## [WORK INSTRUCTION]
Return all of the entries, keeping every word and mark as it is.

>>>>

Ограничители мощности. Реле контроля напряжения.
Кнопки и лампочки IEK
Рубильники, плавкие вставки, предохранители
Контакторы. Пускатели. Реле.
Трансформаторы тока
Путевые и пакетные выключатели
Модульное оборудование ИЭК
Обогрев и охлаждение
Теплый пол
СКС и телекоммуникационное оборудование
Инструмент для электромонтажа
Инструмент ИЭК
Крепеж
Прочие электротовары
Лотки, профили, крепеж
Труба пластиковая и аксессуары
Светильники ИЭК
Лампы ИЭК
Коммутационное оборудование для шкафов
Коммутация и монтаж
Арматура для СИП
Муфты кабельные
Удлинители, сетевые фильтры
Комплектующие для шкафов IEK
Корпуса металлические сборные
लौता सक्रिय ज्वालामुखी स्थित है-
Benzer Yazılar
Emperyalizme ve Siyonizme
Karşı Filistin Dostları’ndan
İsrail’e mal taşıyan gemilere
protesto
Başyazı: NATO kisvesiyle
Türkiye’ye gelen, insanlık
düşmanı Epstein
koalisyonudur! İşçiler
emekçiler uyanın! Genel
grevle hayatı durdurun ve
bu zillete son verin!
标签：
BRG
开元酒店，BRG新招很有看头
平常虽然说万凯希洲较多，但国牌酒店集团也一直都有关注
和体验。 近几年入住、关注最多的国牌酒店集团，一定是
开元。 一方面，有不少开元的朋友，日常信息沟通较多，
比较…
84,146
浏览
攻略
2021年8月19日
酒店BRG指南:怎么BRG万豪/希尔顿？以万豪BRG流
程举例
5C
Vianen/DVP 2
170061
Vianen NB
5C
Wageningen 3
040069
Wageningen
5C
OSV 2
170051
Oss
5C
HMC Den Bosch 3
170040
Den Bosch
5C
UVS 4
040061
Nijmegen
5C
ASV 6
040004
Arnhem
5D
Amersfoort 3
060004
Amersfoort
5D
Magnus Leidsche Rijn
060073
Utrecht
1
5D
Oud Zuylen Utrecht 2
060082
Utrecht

<<<<

## [TASK RESULT]
Ограничители мощности. Реле контроля напряжения.
Кнопки и лампочки IEK
Рубильники, плавкие вставки, предохранители
Контакторы. Пускатели. Реле.
Трансформаторы тока
Путевые и пакетные выключатели
Модульное оборудование ИЭК
Обогрев и охлаждение
Теплый пол
СКС и телекоммуникационное оборудование
Инструмент для электромонтажа
Инструмент ИЭК
Крепеж
Прочие электротовары
Лотки, профили, крепеж
Труба пластиковая и аксессуары
Светильники ИЭК
Лампы ИЭК
Коммутационное оборудование для шкафов
Коммутация и монтаж
Арматура для СИП
Муфты кабельные
Удлинители, сетевые фильтры
Комплектующие для шкафов IEK
Корпуса металлические сборные
लौता सक्रिय ज्वालामुखी स्थित है-
Benzer Yazılar
Emperyalizme ve Siyonizme
Karşı Filistin Dostları’ndan
İsrail’e mal taşıyan gemilere
protesto
Başyazı: NATO kisvesiyle
Türkiye’ye gelen, insanlık
düşmanı Epstein
koalisyonudur! İşçiler
emekçiler uyanın! Genel
grevle hayatı durdurun ve
bu zillete son verin!
标签：
BRG
开元酒店，BRG新招很有看头
平常虽然说万凯希洲较多，但国牌酒店集团也一直都有关注
和体验。 近几年入住、关注最多的国牌酒店集团，一定是
开元。 一方面，有不少开元的朋友，日常信息沟通较多，
比较…
84,146
浏览
攻略
2021年8月19日
酒店BRG指南:怎么BRG万豪/希尔顿？以万豪BRG流
程举例
5C
Vianen/DVP 2
170061
Vianen NB
5C
Wageningen 3
040069
Wageningen
5C
OSV 2
170051
Oss
5C
HMC Den Bosch 3
170040
Den Bosch
5C
UVS 4
040061
Nijmegen
5C
ASV 6
040004
Arnhem
5D
Amersfoort 3
060004
Amersfoort
5D
Magnus Leidsche Rijn
060073
Utrecht
1
5D
Oud Zuylen Utrecht 2
060082
Utrecht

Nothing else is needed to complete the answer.